In politica estera con gli Stati Uniti, di cui eravamo fedeli alleati, costruì però un rapporto in cui ritagliò all’Italia uno spazio di autonomia. La notte di Sigonella è storia.
Gli Stati Uniti avevano torto e Craxi non indietreggiò. Reagì nell’interesse del nostro Paese, dimostrando ancora una volta che non è indispensabile essere una grande nazione per avere una grande politica estera.
Sono trascorsi 23 anni dalla morte e trenta dalla stagione di Mani Pulite che decretò la sua fine politica, quali errori commise?
Beh, un errore tecnico politico quello di non spingere per non andare alle elezioni anticipate del 1991. Ma avvenne perché si stava per firmare il Trattato di Maastricht, eravamo alla vigilia di un importante operazione economica che cambiava l’Unione Europea. Poi evidentemente aveva sottovalutato l’odio quasi personale che spingeva i comunisti nel cercare di mettergli i bastoni tra le ruote ogni secondo. Basti ricordare che cosa accadde quando nel 1981 l’Italia, anche con il sì dei socialisti che non erano ancora al governo, decise di installare i missili Cruise in risposta agli SS-20 sovietici. Sfilarono milioni di pacifisti, tra virgolette, che urlavano Craxi boia, insomma c’era una potenza di fuoco del Pci che ha rivelato poi tutta la sua capacità quando è iniziata la falsa rivoluzione di Tangentopoli.

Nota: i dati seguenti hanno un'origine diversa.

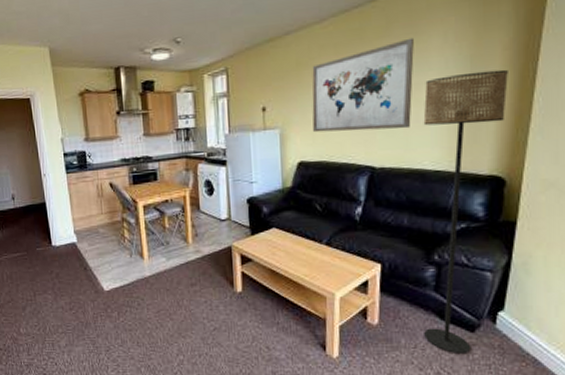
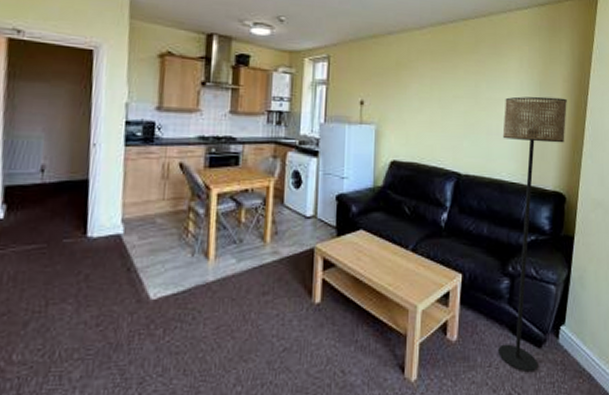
wall art: present [312,37,414,133] -> none [407,58,497,140]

Ma Craxi è rappresentato come il simbolo della corruzione della Prima Repubblica, di un sistema malato denudato da Mani Pulite.
Nel famoso discorso alla Camera del 1993 l’ha detto lui stesso, ma intendiamoci non fu un’ammissione di colpa, ma una constatazione. I partiti, i politici venivano finanziati con fondi extra dal 1945 in avanti perché c’era la Guerra Fredda. La politica è costosa. All’epoca c’erano le sedi di partito e le sezioni, i congressi veri periodici, le attività quotidiane, i giornali di partito in perenne perdita. Ma ne traeva beneficio la nostra democrazia, non dimentichiamolo.

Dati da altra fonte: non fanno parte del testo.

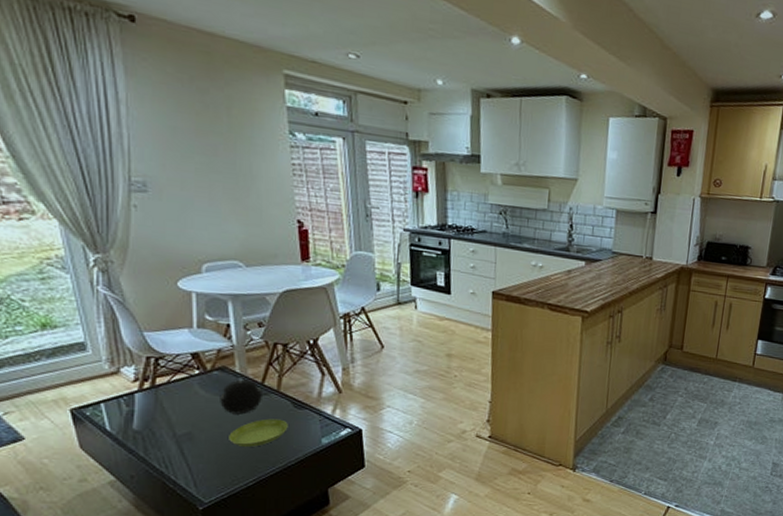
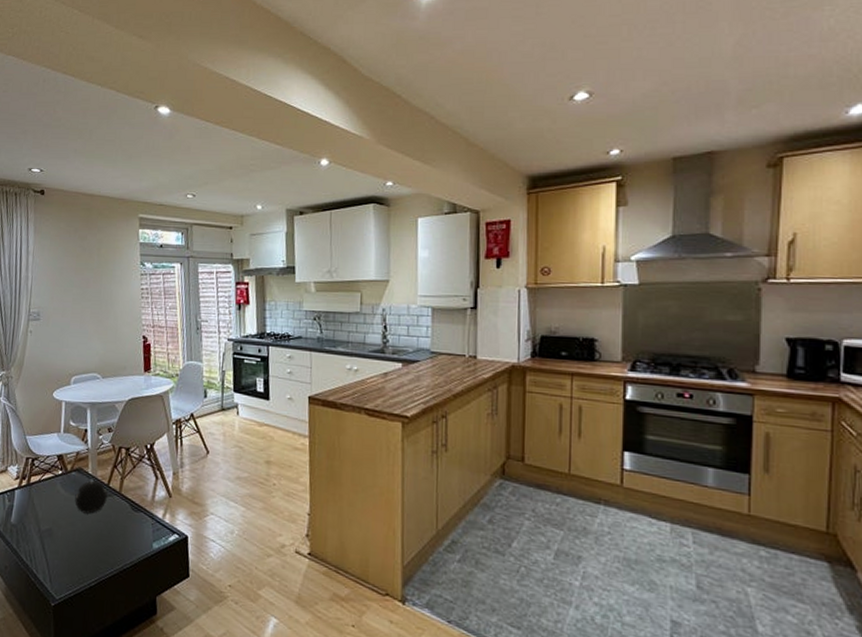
saucer: present [229,418,288,447] -> none [79,519,126,547]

Il falso in bilancio era la prassi.

Ma tutti i partiti erano finanziati in modo irregolare e anche illegale, ma c’era stata l’amnistia del 1989, invece si scatenò la furia contro Craxi. Diventò il capro espiatorio anche per fare fuori i partitiche avevano dominato la Prima Repubblica, ma in primis i socialisti. Poi, per carità, ci sono stati anche i ladri, ma quelli non fanno la storia, devono pagare per il male fatto. Però indicare Craxi come il colpevole di tutto, mettere in piedi la famosa teoria del non poteva non sapere applicata solo a lui, è stata una operazione di una violenza inimmaginabile. Ci fu un chiaro disegno politico giudiziario per eliminarlo e processare per dieci anni Andreotti come capo della mafia, ricordiamolo. Invece, in qualsiasi altra democrazia gli avrebbero intitolato scuole di politica, perché Craxi è sempre stato come socialista dalla parte giusta della storia, ma alla fine ha prevalso quell’altra parte della sinistra, che ha avuto torto proprio di fronte alla storia, finanziata dall’Unione Sovietica, cosa per cui non ha mai chiesto scusa una sola volta agli italiani.